要求 A
把这篇题解代码里用struct定义的所有结构体名字都列出来。
要求 B
这篇题解说,排序时如果b相同,该看哪个值?

题目链接 Hanoi Factory
很容易想到这是一个DAG模型,那么状态转移方程就出来了。
但是排序的时候有个小细节:b相同时看a的值。
因为按照惯例,堆塔的时候肯定是内半径大的在下面。
因为N有1e5,那么DP的时候用线段树优化一下,就可以了。
#include <bits/stdc++.h>
using namespace std;
#define rep(i, a, b) for(int i(a); i <= (b); ++i)
typedef long long LL;
const int N = 200000 + 10;
struct Segtree{
int l, r;
LL num;
} segtree[N << 2];
struct node{
int a, b;
LL h;
friend bool operator < (const node &A, const node &B){
return A.b == B.b ? A.a > B.a : A.b > B.b;
}
} c[N];
struct Node{
int x, y;
friend bool operator < (const Node &a, const Node &b){
return a.x < b.x;
}
} f[N];
int aa[N], bb[N];
int n, m, cnt;
map <int, int> mp;
LL ans;
inline void pushup(int i){
segtree[i].num = max(segtree[i << 1].num, segtree[i << 1 | 1].num);
}
void build(int i, int l, int r){
segtree[i].l = l;
segtree[i].r = r;
segtree[i].num = 0;
if (l == r) return ;
int mid = (l + r) >> 1;
build(i << 1, l, mid);
build(i << 1 | 1, mid + 1, r);
}
void update(int i, int pos, LL value){
int L = segtree[i].l, R = segtree[i].r;
if (L == R && L == pos){
segtree[i].num = max(segtree[i].num, value);
return;
}
int mid = L + R >> 1;
if (pos <= mid) update(i << 1, pos, value);
else update(i << 1 | 1, pos, value);
pushup(i);
}
LL query(int i, int l, int r){
int L = segtree[i].l, R = segtree[i].r;
if (L == l && R == r) return segtree[i].num;
int mid = L + R >> 1;
LL ret = 0;
if (r <= mid)
ret = max(ret, query(i << 1, l, r));
else
if (l > mid)
ret = max(ret, query(i << 1 | 1, l, r));
else
{
ret = max(ret, query(i << 1, l, mid));
ret = max(ret, query(i << 1 | 1, mid + 1, r));
}
return ret;
}
int main(){
scanf("%d", &n);
cnt = 0;
rep(i, 1, n){
scanf("%d%d%lld", aa + i, bb + i, &c[i].h);
f[++cnt].x = aa[i];
f[++cnt].x = bb[i];
}
sort(f + 1, f + cnt + 1);
f[1].y = 1;
rep(i, 2, cnt) f[i].y = f[i].x == f[i - 1].x ? f[i - 1].y : f[i - 1].y + 1;
rep(i, 1, cnt) mp[f[i].x] = f[i].y;
rep(i, 1, n){
c[i].a = mp[aa[i]];
c[i].b = mp[bb[i]];
}
sort(c + 1, c + n + 1);
m = 0;
rep(i, 1, n){
m = max(m, c[i].a);
m = max(m, c[i].b);
}
build(1, 1, m);
rep(i, 1, n){
LL now = query(1, 1, c[i].b - 1);
LL cnt = now + c[i].h;
ans = max(ans, cnt);
update(1, c[i].a, cnt);
}
printf("%lld\n", ans);
return 0;
}

条目
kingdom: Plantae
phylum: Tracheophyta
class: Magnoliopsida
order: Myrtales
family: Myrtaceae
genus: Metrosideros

参考答案 A
Segtree、node、Node

参考答案 B
看a的值。